A Beautiful Revolution
Slattery recommends movie-goers choose "Old Fashioned" over "Fifty Shades."
"It's not fairy tale-ish," she said. "The main character, Clay, comes from a lot of poor choices and the woman does, too. And it's a story not just of romance but of God's redemption."
Slattery said a lot of women feel a tremendous amount of sexual shame, believing they could never have a pure relationship. But the movie, "Old Fashioned," shows you not only is God's way the best, but God redeems us.
Rik admits that in an age where "hooking up" is practically a national pastime, and reality dating shows encourage kissing as many people as possible, the themes in "Old Fashioned" are completely counter-cultural. But he hopes that his movie will at least get the conversation started.
"Are we engaging romance with respect?" he asks. "Does virtue matter, does honor matter? Does integrity matter?
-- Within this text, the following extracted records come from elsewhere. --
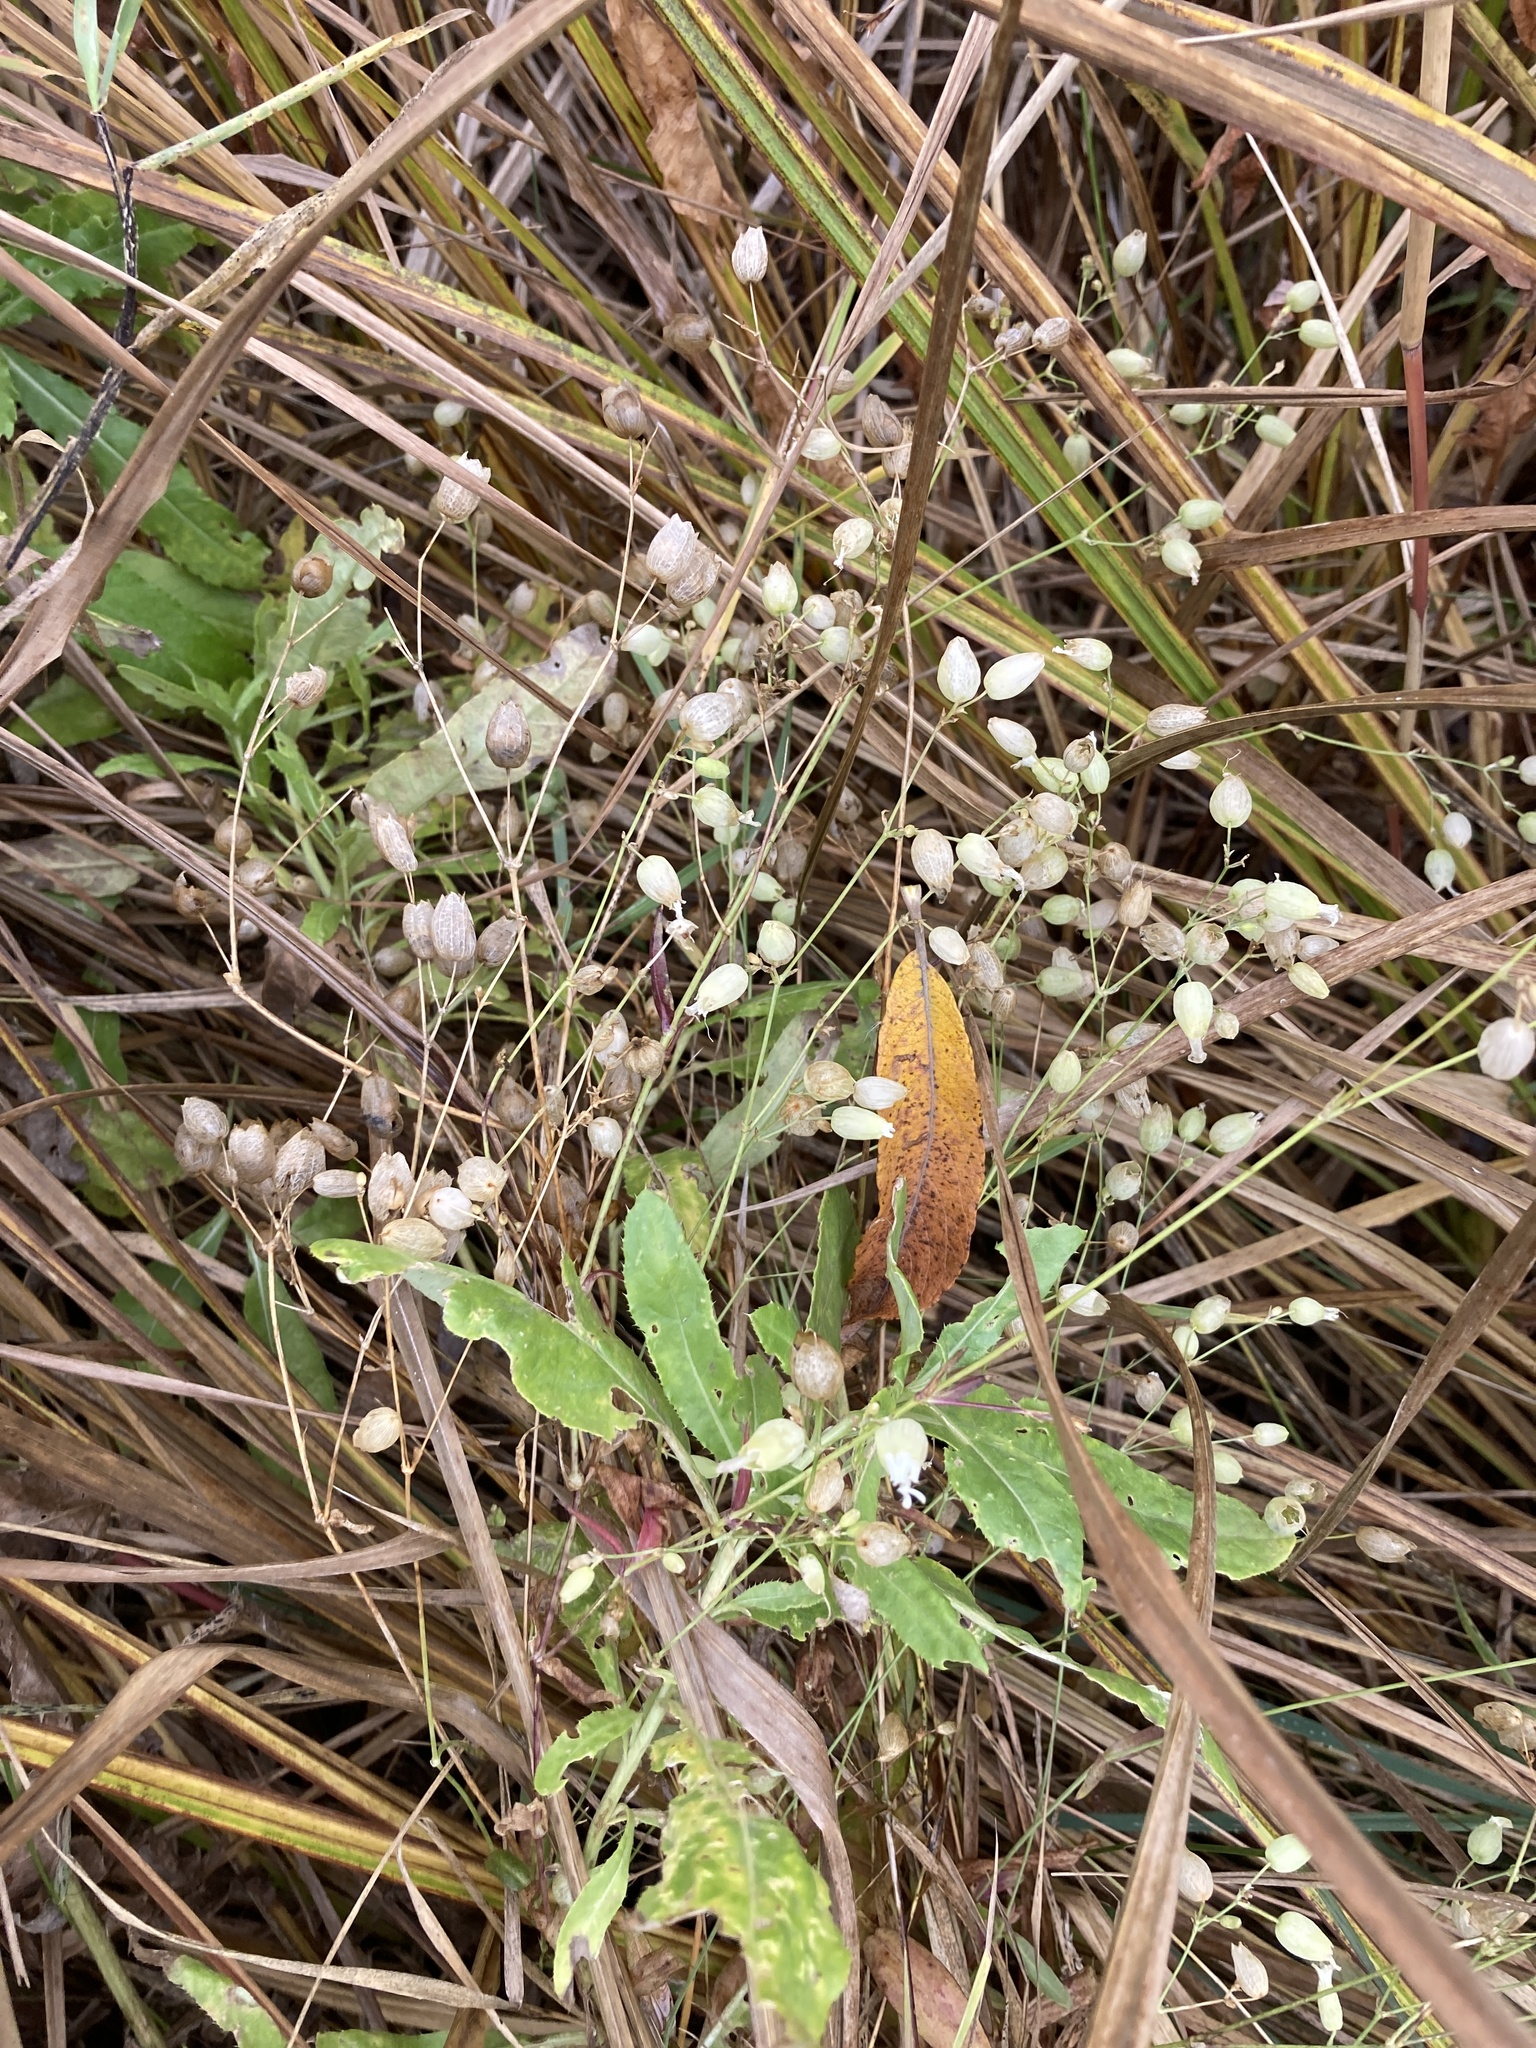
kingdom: Plantae
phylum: Tracheophyta
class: Magnoliopsida
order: Caryophyllales
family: Caryophyllaceae
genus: Silene
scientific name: Silene vulgaris
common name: Bladder campion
What does that look like for you?"
Is an old fashioned courtship possible in 2015? Rik believes it is.
"I believe in a God who is revolutionary, who believes that all things come in cycles, and that all things are possible," he said. "And chivalry can make a comeback if enough people want it."
"If we get tired of getting beaten up by our culture and entertainment that wants to reduce us to physical recepticles, then yes, it absolutely is possible," he added. "And I believe a beautiful revolution can happen, but it has to happen in our own hearts."